Required action
Begin with the line below holding "left back paw: (217, 497)" and go on through the line holding "left knee: (480, 315)", duplicating each line exactly and leaving out pictures.

Data items:
════════

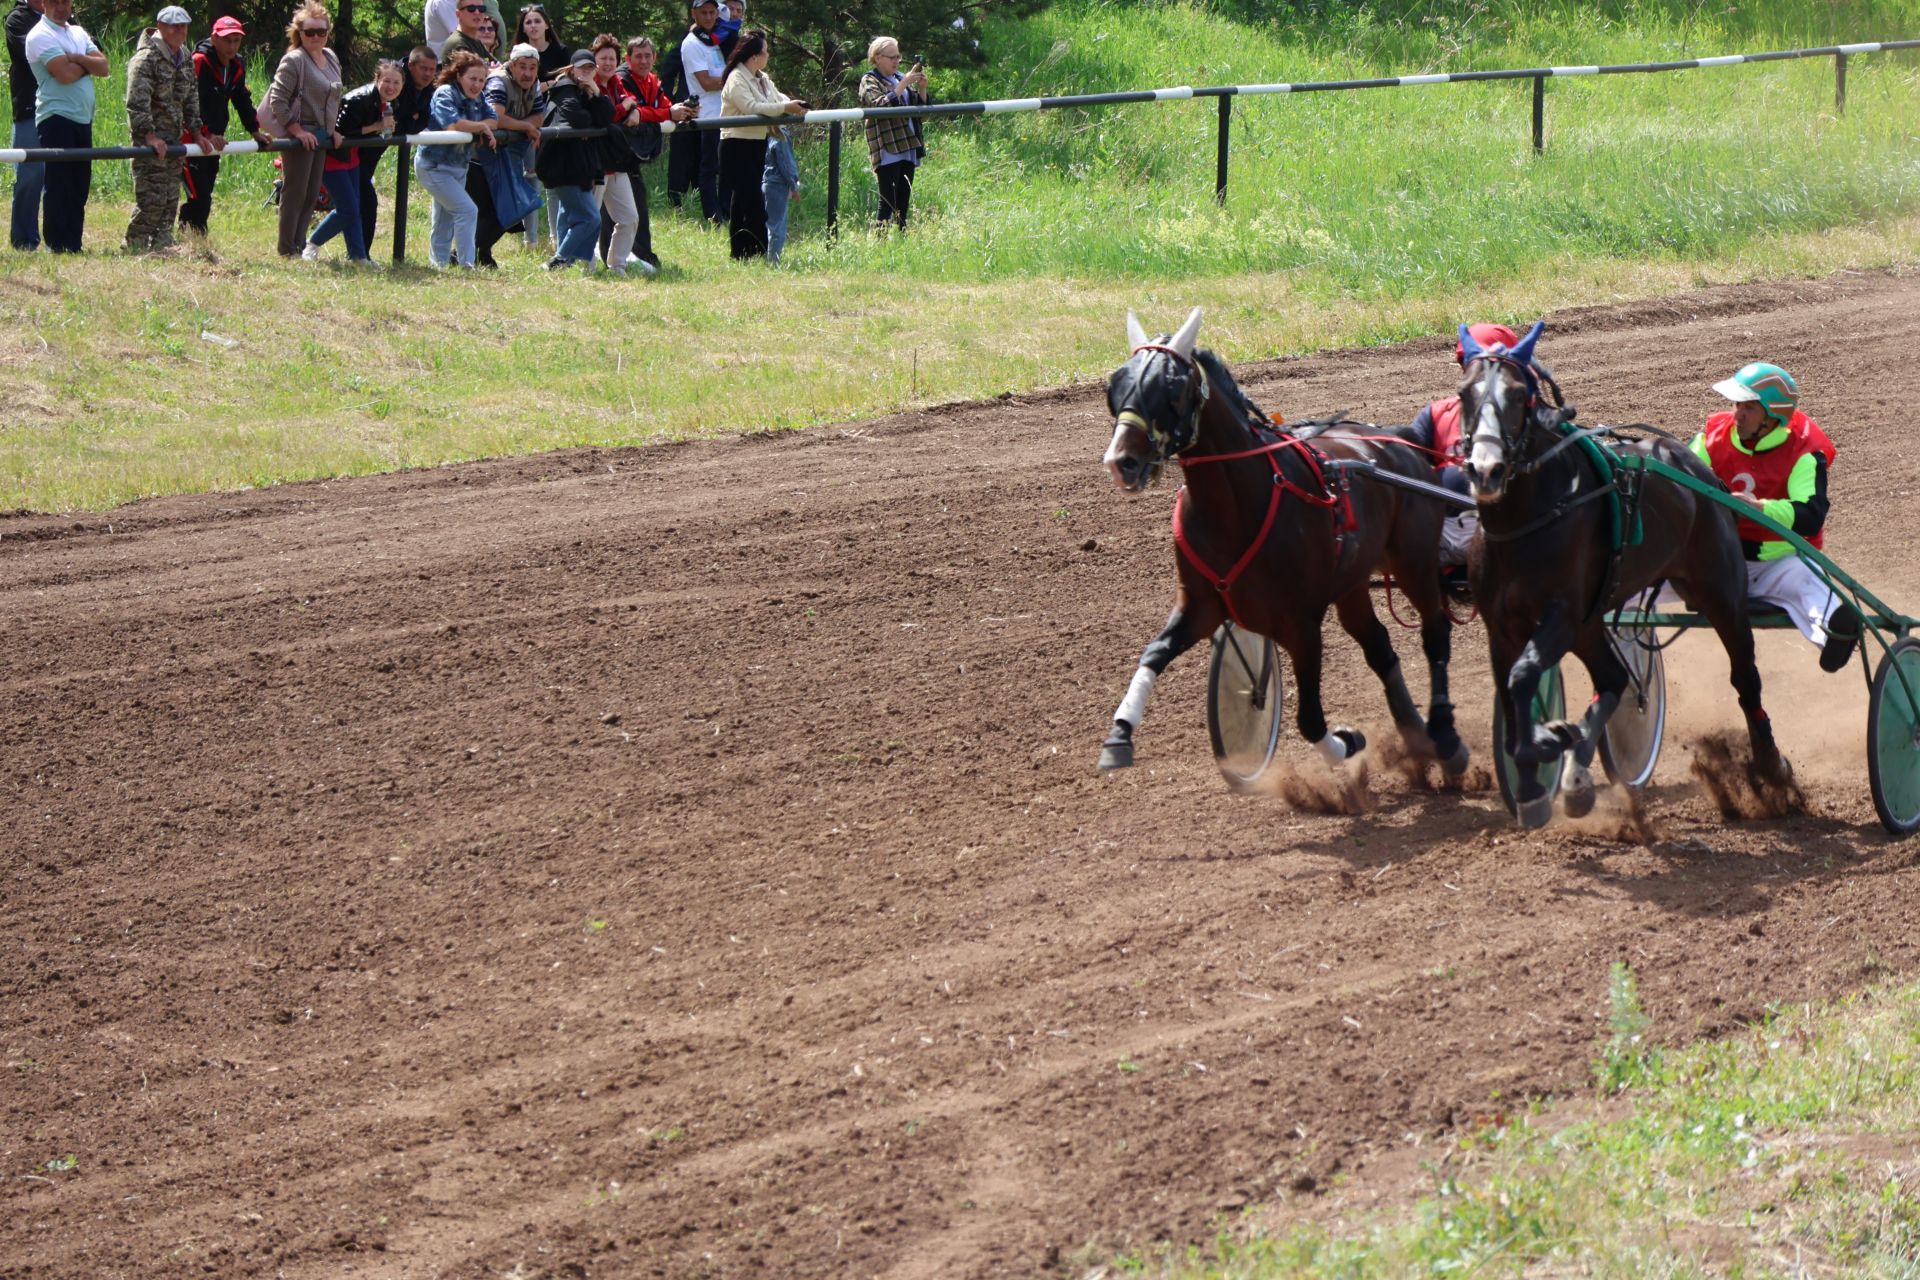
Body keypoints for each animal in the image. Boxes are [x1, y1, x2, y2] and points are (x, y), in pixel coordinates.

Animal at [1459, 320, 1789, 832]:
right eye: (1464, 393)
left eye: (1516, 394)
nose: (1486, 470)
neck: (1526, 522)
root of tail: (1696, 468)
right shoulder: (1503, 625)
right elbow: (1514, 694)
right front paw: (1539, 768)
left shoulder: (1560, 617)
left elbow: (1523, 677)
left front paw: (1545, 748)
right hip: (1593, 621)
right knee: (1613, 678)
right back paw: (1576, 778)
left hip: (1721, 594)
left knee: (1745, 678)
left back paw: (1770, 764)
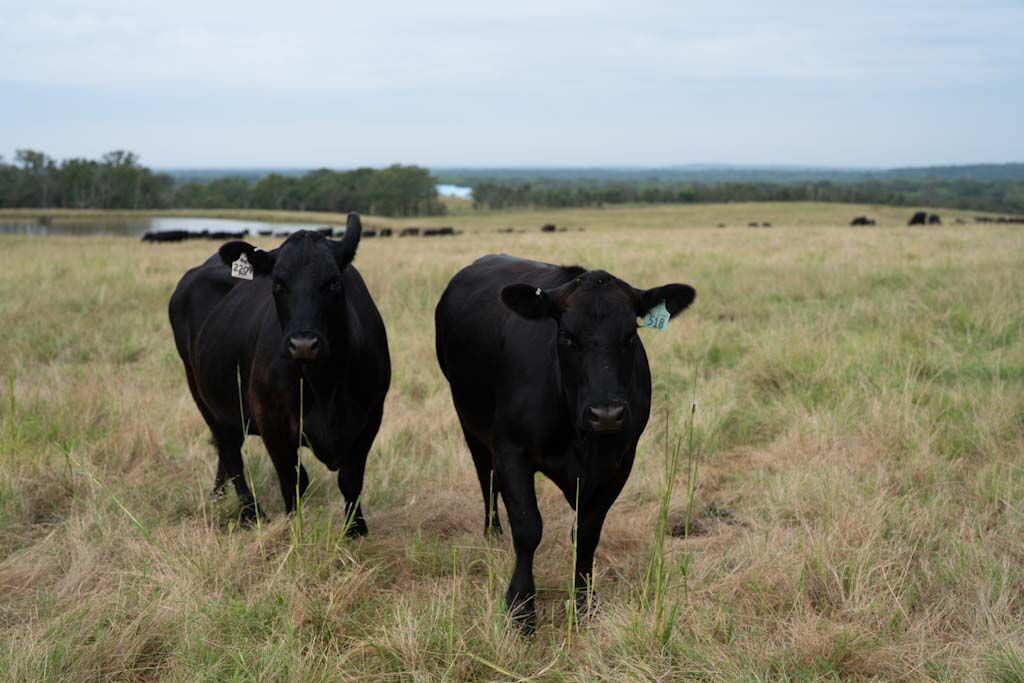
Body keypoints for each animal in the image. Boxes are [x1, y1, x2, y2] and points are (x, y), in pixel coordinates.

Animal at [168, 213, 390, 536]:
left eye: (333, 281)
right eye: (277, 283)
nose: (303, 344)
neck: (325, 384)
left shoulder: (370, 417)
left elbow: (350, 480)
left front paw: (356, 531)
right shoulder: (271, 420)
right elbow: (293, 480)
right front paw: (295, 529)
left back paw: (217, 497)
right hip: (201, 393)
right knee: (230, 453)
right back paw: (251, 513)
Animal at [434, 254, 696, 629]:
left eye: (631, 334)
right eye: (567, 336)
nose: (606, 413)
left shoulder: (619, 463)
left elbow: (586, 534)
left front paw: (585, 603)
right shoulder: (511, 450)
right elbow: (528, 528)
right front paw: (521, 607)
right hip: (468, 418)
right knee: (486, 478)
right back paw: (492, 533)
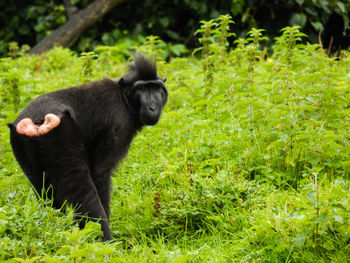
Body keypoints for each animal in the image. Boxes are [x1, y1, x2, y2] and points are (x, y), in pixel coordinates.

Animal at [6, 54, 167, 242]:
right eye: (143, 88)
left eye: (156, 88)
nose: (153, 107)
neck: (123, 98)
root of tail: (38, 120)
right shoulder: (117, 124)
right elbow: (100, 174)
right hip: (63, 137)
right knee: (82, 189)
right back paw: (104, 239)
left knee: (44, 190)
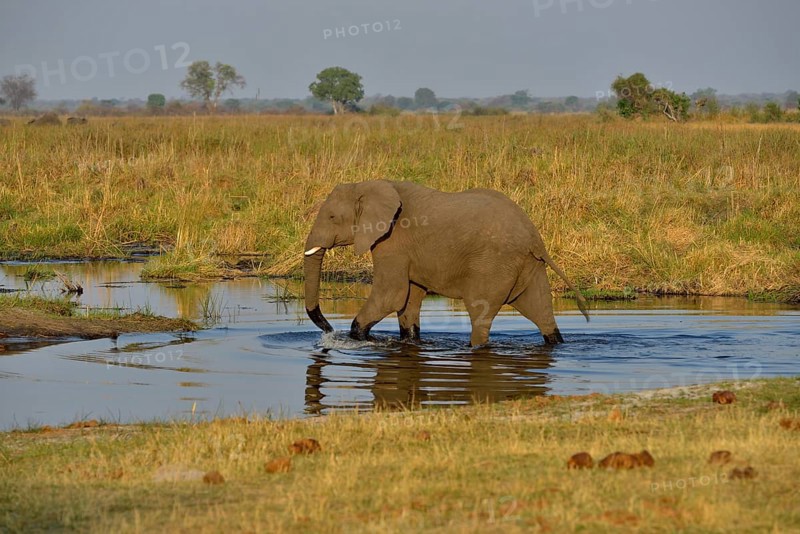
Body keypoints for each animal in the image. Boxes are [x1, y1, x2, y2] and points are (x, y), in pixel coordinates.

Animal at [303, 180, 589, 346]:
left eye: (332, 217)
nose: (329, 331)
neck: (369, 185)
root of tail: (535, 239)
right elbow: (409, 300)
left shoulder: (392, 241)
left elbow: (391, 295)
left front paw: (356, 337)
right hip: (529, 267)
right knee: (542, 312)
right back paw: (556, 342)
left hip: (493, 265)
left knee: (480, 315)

════════

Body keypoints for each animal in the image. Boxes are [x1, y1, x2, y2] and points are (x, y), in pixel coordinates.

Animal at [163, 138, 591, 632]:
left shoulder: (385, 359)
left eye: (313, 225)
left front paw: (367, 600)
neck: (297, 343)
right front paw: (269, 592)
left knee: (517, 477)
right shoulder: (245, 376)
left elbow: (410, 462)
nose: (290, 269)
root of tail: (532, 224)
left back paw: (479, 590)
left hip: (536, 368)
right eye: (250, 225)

════════

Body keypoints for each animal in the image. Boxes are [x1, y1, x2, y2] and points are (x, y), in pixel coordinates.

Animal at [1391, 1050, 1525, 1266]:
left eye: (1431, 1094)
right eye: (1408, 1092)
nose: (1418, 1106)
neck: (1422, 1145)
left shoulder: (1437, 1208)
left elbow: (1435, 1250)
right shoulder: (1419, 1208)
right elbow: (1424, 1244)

════════

Problem solution
left back paw: (217, 497)
right hip: (201, 393)
right knee: (230, 453)
right back paw: (251, 513)
Animal at [434, 254, 696, 629]:
left eye: (631, 334)
right eye: (567, 336)
nose: (606, 413)
left shoulder: (619, 463)
left elbow: (586, 534)
left front paw: (585, 603)
right shoulder: (511, 450)
right elbow: (528, 528)
right front paw: (521, 607)
right hip: (468, 418)
right knee: (486, 478)
right back paw: (492, 533)
Body keypoints for each animal in the image. Boxes are [x1, y1, x2, y2] and points are (x, y), in pixel coordinates.

Animal at [6, 54, 167, 242]:
right eye: (143, 88)
left eye: (156, 88)
nose: (153, 107)
neck: (123, 98)
root of tail: (38, 120)
right shoulder: (117, 124)
right elbow: (100, 174)
right hip: (63, 137)
right knee: (82, 189)
right back paw: (104, 239)
left knee: (44, 190)
Body keypoints for each animal in the image. Boxes are [x1, y1, x2, y2] and points are (x, y), in pixel coordinates.

Animal at [303, 180, 589, 346]:
left eye: (332, 217)
nose: (329, 331)
neck: (369, 185)
root of tail: (535, 239)
right elbow: (409, 300)
left shoulder: (392, 241)
left elbow: (391, 295)
left front paw: (356, 337)
right hip: (529, 267)
right knee: (542, 312)
right back paw: (556, 342)
left hip: (493, 265)
left knee: (480, 315)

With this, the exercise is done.